ASSIGNED TASK :: Report each line from the entries in which "checkpoints" can be found.
[[ RECORDS FOR THE TASK, beginning ]]
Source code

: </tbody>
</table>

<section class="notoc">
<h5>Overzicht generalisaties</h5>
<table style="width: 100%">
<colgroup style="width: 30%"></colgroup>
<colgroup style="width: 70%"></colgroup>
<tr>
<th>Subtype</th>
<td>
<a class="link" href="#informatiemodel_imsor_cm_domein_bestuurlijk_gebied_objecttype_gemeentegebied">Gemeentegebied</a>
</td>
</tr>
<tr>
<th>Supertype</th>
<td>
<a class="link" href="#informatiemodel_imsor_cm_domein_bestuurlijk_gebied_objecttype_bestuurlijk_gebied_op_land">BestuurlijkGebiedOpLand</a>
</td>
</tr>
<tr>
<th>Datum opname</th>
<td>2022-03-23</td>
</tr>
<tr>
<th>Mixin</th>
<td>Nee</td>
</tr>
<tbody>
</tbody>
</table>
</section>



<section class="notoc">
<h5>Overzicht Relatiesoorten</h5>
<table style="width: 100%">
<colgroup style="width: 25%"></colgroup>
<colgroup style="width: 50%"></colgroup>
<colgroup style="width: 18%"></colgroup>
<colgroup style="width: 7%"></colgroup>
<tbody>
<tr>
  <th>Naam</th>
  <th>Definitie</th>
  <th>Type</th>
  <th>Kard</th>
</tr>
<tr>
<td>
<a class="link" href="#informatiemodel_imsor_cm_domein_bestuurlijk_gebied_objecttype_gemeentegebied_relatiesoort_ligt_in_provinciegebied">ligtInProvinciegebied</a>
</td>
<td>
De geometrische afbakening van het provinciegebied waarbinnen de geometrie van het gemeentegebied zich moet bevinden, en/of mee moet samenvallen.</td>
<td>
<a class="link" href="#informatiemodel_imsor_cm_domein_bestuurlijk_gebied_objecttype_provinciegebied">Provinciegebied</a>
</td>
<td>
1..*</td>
[[ RECORDS FOR THE TASK, end ]]
[[ RECORDS FOR THE TASK, beginning ]]
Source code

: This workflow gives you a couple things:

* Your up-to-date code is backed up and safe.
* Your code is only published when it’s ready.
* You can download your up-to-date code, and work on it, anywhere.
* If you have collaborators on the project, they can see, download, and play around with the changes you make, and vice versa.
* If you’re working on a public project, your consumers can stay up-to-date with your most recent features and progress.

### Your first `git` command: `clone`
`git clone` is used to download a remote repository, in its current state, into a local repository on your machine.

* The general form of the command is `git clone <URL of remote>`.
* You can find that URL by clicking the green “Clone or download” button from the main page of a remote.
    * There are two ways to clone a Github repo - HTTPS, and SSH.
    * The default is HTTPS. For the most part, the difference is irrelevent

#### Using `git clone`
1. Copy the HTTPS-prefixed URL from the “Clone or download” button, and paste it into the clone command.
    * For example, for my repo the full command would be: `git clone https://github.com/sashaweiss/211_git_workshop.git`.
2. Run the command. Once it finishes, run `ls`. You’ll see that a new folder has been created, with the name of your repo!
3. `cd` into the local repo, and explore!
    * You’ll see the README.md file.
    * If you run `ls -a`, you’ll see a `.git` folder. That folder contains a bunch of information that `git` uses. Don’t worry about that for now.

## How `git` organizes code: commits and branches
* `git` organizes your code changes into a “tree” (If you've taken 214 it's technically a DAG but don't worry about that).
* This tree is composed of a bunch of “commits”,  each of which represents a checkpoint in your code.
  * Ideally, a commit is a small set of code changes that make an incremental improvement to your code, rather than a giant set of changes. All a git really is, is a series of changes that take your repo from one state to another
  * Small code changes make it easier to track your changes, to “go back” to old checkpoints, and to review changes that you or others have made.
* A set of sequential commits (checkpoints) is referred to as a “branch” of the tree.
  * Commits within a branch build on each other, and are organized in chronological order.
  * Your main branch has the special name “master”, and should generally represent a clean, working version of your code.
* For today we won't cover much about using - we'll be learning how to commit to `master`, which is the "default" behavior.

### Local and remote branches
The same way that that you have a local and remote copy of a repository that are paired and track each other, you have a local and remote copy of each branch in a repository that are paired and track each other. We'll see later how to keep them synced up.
[[ RECORDS FOR THE TASK, end ]]
ANSWER AREA ::
  * Small code changes make it easier to track your changes, to “go back” to old checkpoints, and to review changes that you or others have made.
* A set of sequential commits (checkpoints) is referred to as a “branch” of the tree.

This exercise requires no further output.